CEO Matthias Schoenberg said the investment will allow for increased manufacturing flexibility enabling Continental to adjust to growing market demand for replacement tires, particularly in categories such high-performance and ultra-high performance that provide higher added value to both Continental and its customers.
Continental said more than $40 million of the investment will be directed to passenger and light truck operations for machinery and tooling. That will increase capacity by about 2 million tires per year. Machinery to be added will include new tire equipment, curing presses, carbon black distribution systems, automatic cutters and conveyors, according to Hank Eisenga, vice president of manufacturing at Mount Vernon.
Schoenberg said 2008 has been good thus far for the company's PLT business, bringing in double-digit growth in the U.S., Canada, Mexico and Brazil. “We have achieved this through lots of hard work in the plants and in marketing and sales, and through improving step-by-step our product portfolio, our quality and our customer service,” he said at a news conference in Mount Vernon announcing the investment.
He said tires CTNA started selling in the U.S. last year—such as the General Altimax, the Conti-brand CrossContact UHP line and a General-brand UHP tire—all have been successful.
Schoenberg also credited some innovative marketing by the firm's PLT group, including a program to give out free Magellan GPS systems with tire purchases. “In just a couple of weeks we increased our sales by close to $30 million by handing out 14,000 GPS systems,” he said. “These are the kind of things that really get our name out.”
In addition, about $20 million will be invested in the commercial vehicle tire operations to provide new and updated machinery and tooling to accommodate additional product brought in from Europe.
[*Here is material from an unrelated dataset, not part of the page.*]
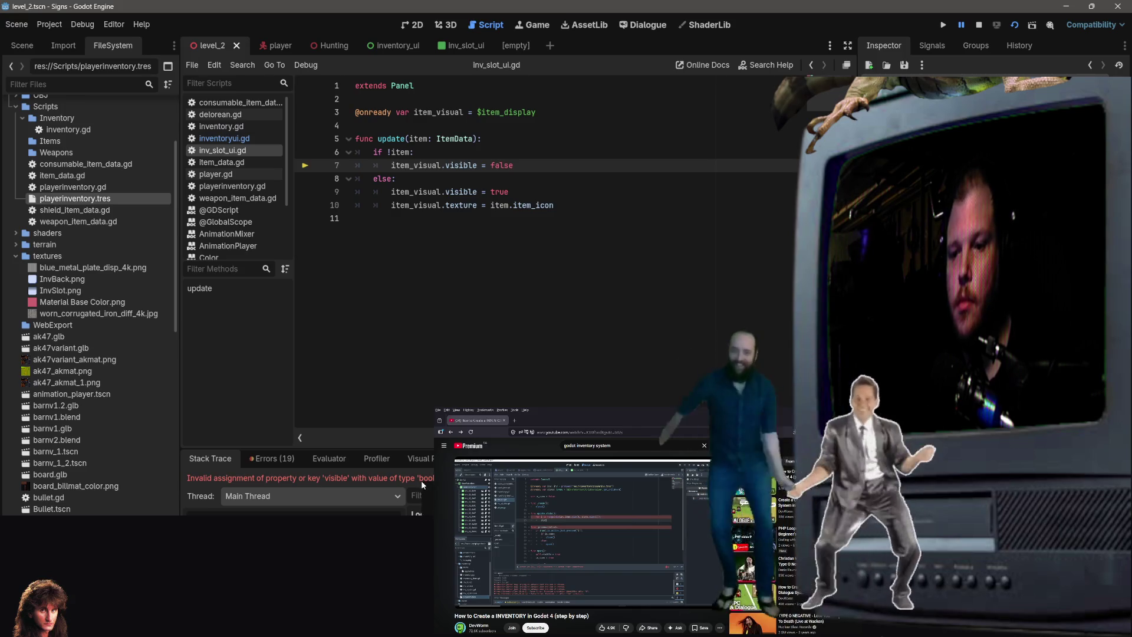
Inspect the invalid visible assignment error and thread list, then show the inv_slot_ui scene.
left_click(362, 480)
As a result, Mount Vernon will make and supply more tires for the Canadian and U.S. markets and produce more than 90 percent of the tire maker's truck tires sold in the U.S., according to the company.
“The truck tire market is down,” Schoenberg said. “We have to protect the plant, but we invest into the plant to increase capacity because we believe in the future and we believe in the plant.”
The exchange rate situation had some impact on bringing truck tire production from Europe to the U.S. but wasn't the main motivation, according to the CTNA CEO. “Even if the dollar were much stronger it would still make sense just to be closer to the customer and to reduce the inventory we have in truck tires to react faster to customer demands.”
Bucking the odds
With the decline in the automotive market and the rising cost of raw materials, Schoenberg said CTNA has been fortunate to be in a position to counterbalance much of the tough issues facing the tire industry today.
“What do we do against that?” he asked. “We fight against it. We introduce new products. We improve our production costs. We balance our product portfolio and we continue transferring product from Europe to the U.S.”
Eisenga complimented the employees—who took a 10-percent wage cut at the beginning of 2006—for all the hard work they have put in while facing a difficult transition.
“With the type of investments we have today, we are still moving forward,” he said, adding that employee involvement activities are paying off. “Lean manufacturing initiatives are the way we can become more efficient in this operation, especially in a high-cost country like the U.S.”
He said that while the operation has made great strides, there's still room for improvement in lowering costs. “The bottom line is we must continue to expand our performance in all areas in order to prove that the investments in building and equipment and in people were the right decision for the company,” Eisenga said.
In recent years, CTNA has ceased tire manufacturing at Mayfield, Ky., and Charlotte—where it still mixes rubber—and sold off its off-the-road tire plant in Bryan, Ohio, leaving Mount Vernon as its only domestic tire facility. It also operates tire factories in Mexico and Brazil.
CTNA posted its first profitable year in a decade during 2007 and Schoenberg expects the Continental A.G. subsidiary to make money again this year. It did not reveal exact sales or earnings figures.